ハッシュ暗号は逆引き辞書で一応突破可能ですね。

パスワードは桁数を出来るだけ多くする、辞書に載っている単語(特に人名など)は避けるといった話はいまものこっていますが、桁数は兎に角、何故辞書に載っているような単語がダメなのか、最近余り語られていないような気がする今日この頃です。

ハッシュ化する事は当然大事ですが、
パスワードを再発行する際の本人認証をどうするかが問題です。
次回はその対応方法等について記していただけると有り難いです。
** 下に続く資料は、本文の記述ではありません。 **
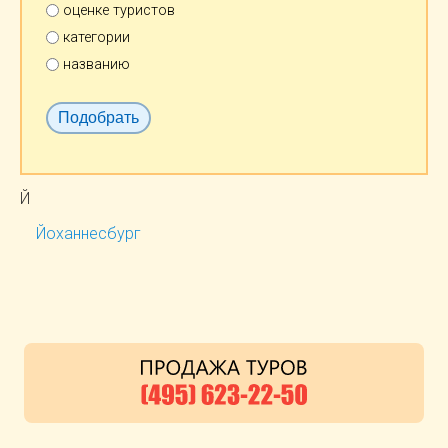
оценке туристов
категории
названию
Й
Йоханнесбург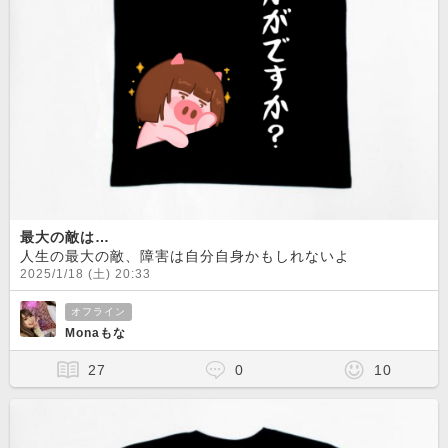
最大の敵は…
人生の最大の敵、障害は自分自身かもしれないよ
2025/1/18 (土) 20:33
オフライン
Monaもな
27
0
10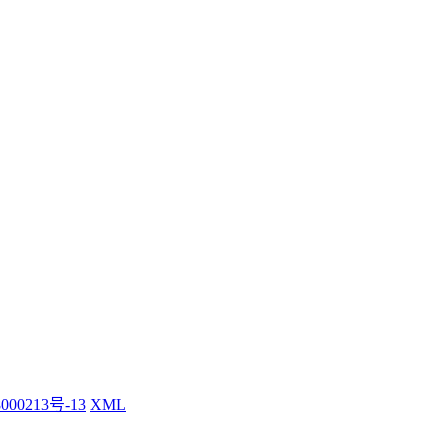
000213号-13
XML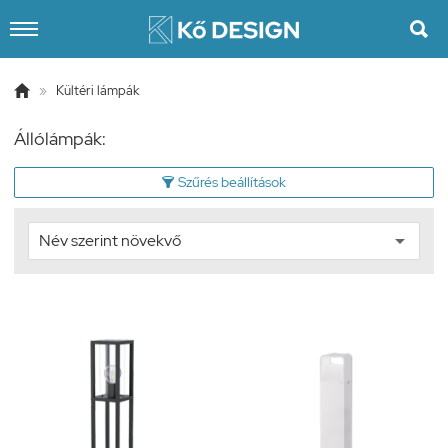


»
Kültéri lámpák
Állólámpák:
Szűrés beállítások

(むしろ熱望)

パスワードを再発行する再の本人認証ですか・・・。
難しいですね。パスワードヒント方式がよく使われてるけど
「パスワードを忘れるような人はヒントも忘れる」
の法則があって(笑)、あまり役には立ちません。
アマゾンのパスワード再発行システムのように、
「メールはその人にしか読めない=
メールを読める人が本人だ」
という前提に基づいたフローを作るのが
現実的ではないかと。

ろばQさんも書かれていますが
>この32桁の文字から元の「abcd123」を割り出す方法は無い(もしできたらNASAかCIAあたりからスカウトがくるだろう)。
というあたりは、john the ripperで長時間かけてぶん回せば一瞬〜数分から宇宙の寿命以上までの時間で割り出すことが可能なので。
「現実的な時間で割り出すことが出来ればスカウトが来る」というニュアンスにしたほうが誤解が少ないかも。